Difficult signal

The US-China trade war and the gloomy future of Brexit (Britain’s split from the European Union) have had a negative impact on Europe's two leading economies, Germany and France. This has also “darkened” the economic growth prospects of the entire Eurozone.

Steel rolls are pictured at the plant of German steel company Salzgitter AG in Salzgitter, Germany March 5, 2019. (Photo: Reuters)
Steel rolls are pictured at the plant of German steel company Salzgitter AG in Salzgitter, Germany March 5, 2019. (Photo: Reuters)

From the end of 2018, analysts have made pessimistic forecasts for the leading economies of Europe. Most economic experts said that Germany will face the risk of declining growth due to the impacts of the US-China trade war, the US car tax rates and the risk of a no-deal Brexit. This double impact could end Germany’s “golden growth decade”.

The gloomy economic situation in recent months shows that the above “scenario” is becoming a reality. The German Federal Statistical Office (Destatis) has said that in June, German exports declined sharply compared to the same period in 2018, affecting growth in the second quarter of this year. Accordingly, German exports fell to EUR106.1 billion, a drop of 8% compared to the same period in 2018. Notably, In June, German exports of goods to countries outside the European Union (EU) fell sharply by 10.7% year-on-year. German imports of goods from non-EU countries also fell by 8.9 %.

According to Destatis, exports account for nearly half of the economy's value, and automobiles are Germany's key export products with annual sales of US$230 billion.
The most important market for German cars in 2018 was the US, with revenue of EUR27.2 billion, followed by China with EUR24.7 billion and the UK (EUR22.5 billion). Therefore, as the US-China trade war escalates, with the US-EU trade relations going badly and Brexit facing uncertain prospects, the German economy will be negatively affected.

Meanwhile, other important economic indicators of the German economy also fell into a gloomy situation. German consumer sentiment was “less optimistic” in July, according to a study published by Germany's largest market research institute GfK. In another survey, the Ifo Institute said that business confidence in Germany in June also dropped to the lowest level since November 2014; while the business climate index fell for the third consecutive month to 97.4, making the growth rate of the largest European economy fall in the second quarter of this year.

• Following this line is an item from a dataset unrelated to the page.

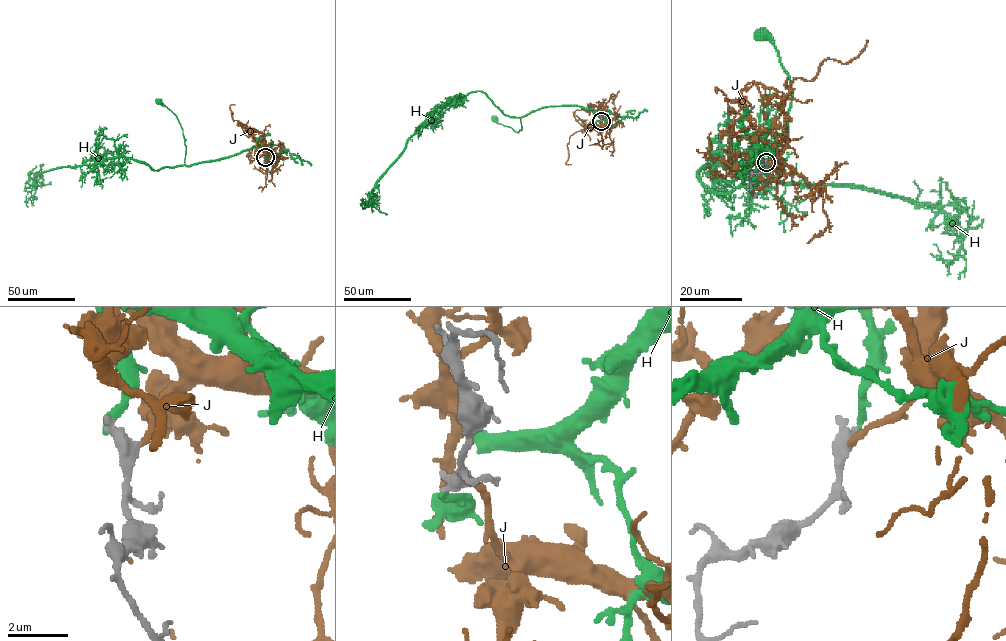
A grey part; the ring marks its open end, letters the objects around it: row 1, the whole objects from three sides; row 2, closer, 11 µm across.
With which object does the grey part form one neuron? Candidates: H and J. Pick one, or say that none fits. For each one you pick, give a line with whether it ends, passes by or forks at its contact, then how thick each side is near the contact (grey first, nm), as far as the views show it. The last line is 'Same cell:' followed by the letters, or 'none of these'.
J: it ends; calibres 320 and 200 nm
Same cell: J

The situation in France, another “economic locomotive” of European, is also not very positive. The National Institute of Statistics and Economic Studies (INSEE) has just released a report on its economic situation in the second quarter of 2019. Accordingly, the second largest European economy grew slower than forecast, at only 0.2%.

According to INSEE, although French President E. Macron has announced a number of measures since April to appease the "yellow vest" protesters involved in the government's spending plan, but people's spending on goods and services has levelled off. With that fact, analysts believe that the French government will find it difficult to achieve the economic growth target of 1.4% set in 2019.

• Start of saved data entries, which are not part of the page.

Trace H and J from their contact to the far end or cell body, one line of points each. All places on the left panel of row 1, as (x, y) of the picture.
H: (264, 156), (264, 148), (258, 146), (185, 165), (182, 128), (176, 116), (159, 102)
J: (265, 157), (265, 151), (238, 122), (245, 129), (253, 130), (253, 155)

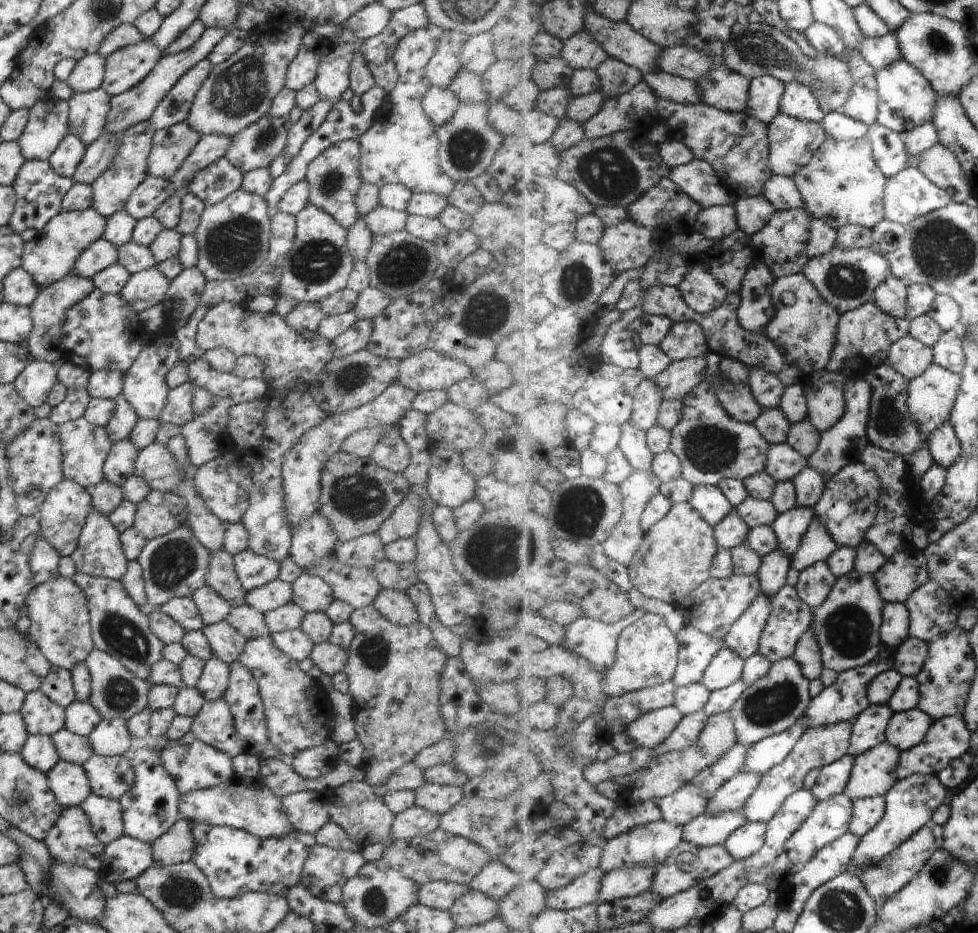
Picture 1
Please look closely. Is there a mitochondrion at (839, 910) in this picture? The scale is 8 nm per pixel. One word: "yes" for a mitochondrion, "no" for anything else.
yes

The European Central Bank (ECB) has lowered Eurozone's economic growth forecast for 2019 and next year. Accordingly, Eurozone economy will only grow by 1.1% this year, down 0.6% from the previous forecast; in 2020, the regional economy will grow by 1.6% instead of the previous 1.7%.

With the current disadvantageous situation of the region and the world, prospects of Germany and France economies are gloomy, it seems that ECB forecast is still too optimistic and it is likely that the bank will have to adjust the exchange rate policy as well as the above forecast figures in the coming time.